Q1. 敗血症の長期的な影響(後遺症)には

どのようなものがありますか?

敗血症で救命された人のうち多くは完全に治癒し、元通りの生活に戻ることができます。しかし、集中治療を必要とする他の病気と同じように、一部の人は長期的な影響(後遺症)が残ります。この影響は、敗血症を治療した後も数週間は分からないことがありますが、以下のようなものがあります。

 

  1. 不眠、寝つきにくい、睡眠不順
  2. 悪夢、鮮明な幻覚、パニック発作
  3. 筋肉の動きが悪い、関節痛
  4. 精神(認知)機能の低下
  5. 自尊心と自己信念の喪失
  6. 臓器機能の障害(腎不全、呼吸機能の問題など)
  7. 四肢を失う(治療により手や足を切断するなど)

 

Q2. 敗血症から回復する

最初のステップは何でしょうか?

敗血症にかかった後、通常は入院中にリハビリが開始されます。初めは手伝ってもらいながらゆっくりと動き回わったり、身の回りのことを行ったりすることから始めます。具体的には、入浴したり、座ったり、立ったり、歩いたり、トイレまで自力で移動したりします。

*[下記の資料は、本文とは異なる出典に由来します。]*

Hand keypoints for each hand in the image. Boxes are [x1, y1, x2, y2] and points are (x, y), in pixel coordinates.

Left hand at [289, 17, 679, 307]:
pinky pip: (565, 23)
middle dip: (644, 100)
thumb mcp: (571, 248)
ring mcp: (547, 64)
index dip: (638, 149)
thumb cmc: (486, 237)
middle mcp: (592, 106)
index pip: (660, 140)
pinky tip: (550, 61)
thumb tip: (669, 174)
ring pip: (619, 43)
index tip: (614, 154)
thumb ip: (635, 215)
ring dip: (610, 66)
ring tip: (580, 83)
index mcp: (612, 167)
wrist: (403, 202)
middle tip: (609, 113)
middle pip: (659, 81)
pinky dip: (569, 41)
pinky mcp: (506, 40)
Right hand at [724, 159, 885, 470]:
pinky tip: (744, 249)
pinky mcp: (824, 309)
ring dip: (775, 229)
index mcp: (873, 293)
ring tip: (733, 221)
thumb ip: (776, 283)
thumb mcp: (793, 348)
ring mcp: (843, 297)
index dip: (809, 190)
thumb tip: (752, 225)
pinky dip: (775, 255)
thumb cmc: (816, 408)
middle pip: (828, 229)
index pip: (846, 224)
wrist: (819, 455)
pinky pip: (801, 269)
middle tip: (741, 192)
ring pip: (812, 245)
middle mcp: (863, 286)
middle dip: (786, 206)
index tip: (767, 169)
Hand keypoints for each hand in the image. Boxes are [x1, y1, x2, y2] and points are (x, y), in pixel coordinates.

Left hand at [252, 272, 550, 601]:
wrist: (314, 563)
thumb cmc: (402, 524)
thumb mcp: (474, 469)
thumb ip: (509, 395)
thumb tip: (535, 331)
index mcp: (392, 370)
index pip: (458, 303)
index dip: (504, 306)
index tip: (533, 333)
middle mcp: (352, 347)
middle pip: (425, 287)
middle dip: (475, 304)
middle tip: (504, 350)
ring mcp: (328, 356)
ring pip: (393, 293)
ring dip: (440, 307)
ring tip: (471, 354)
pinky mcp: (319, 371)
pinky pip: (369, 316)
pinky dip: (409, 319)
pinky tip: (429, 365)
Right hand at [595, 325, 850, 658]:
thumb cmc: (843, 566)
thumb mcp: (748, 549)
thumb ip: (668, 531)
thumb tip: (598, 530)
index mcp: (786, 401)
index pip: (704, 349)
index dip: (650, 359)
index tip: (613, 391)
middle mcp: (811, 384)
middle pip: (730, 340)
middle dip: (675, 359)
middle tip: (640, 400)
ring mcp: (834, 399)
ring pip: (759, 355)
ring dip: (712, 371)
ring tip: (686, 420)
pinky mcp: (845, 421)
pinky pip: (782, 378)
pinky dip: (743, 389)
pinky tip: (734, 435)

以前の健康状態と同じ、あるいは可能な限りそれに近い状態にまで戻ることが、リハビリの目的です。リハビリの初めのうちは焦らず着実に活動を高めてゆき、疲れたときには休憩しましょう。

 

Q3. 退院したらどのように過ごすべきか?

あなたが重症な敗血症に感染したら、体調と精神状態が元通りになるまで時間がかかります。あなたは以下のような症状をかんじるかもしれません。

 

  • 全身の筋力低下や倦怠感
  • 息切れ
  • 全身の痛み
  • 運動制限
  • 睡眠障害
  • 体重減少、食欲不振、味覚障害
  • 皮膚の乾燥、かさつき
  • 脱毛、爪のもろさ

 

退院した際に、以下のような気持ちの変化があっても異常ではありません。

 

  • 自分自身がよくわからない
  • 表情に自信がない。
  • 友達や家族を避け、一人で過ごす方がいい。
  • 悪い思い出がフラッシュバックする
  • せん妄(何が現実で、何が現実でないか分からない)
  • 不安、うつ
  • 集中力の低下
  • 日常の作業をすることにフラストレーションを感じる。

 

Q4. 自宅で自分自身の回復のために

自分で何かできることはありますか?

敗血症の後遺症に対して自分自身でできることとして以下のようなことがあります。

 

  1. 自分で週ごとに、たとえば入浴する、服を着る、階段を上がるといったような、小さな達成できる目標をたてる。
  2. 筋力を回復させる。
  3. 何を感じているかについて家族や友達と話す。
  4. あなたの考え、苦悩、節目を日記などに書く。
  5. 何が起こったのかを理解するために敗血症について学ぶ。
  6. あなたに何が起こったのかを、あなたの記憶のない部分を埋められるように家族に聞く。
  7. バランスのとれた食事をとる。
  8. 気がついたときに運動する。
  9. 診察を受ける際に医師に相談する質問リストを作っておく。

 

Q5. 敗血症の長期予後は?

敗血症状態から完全に回復した人の多くが、元どおりの生活に戻っています。しかし、恒久的な臓器障害を残す場合も少なからずあります。例えば、もともと腎臓の機能が低下しているような人は、敗血症の経過でさらに腎機能が悪化し、生涯透析を余儀なくされることもあります。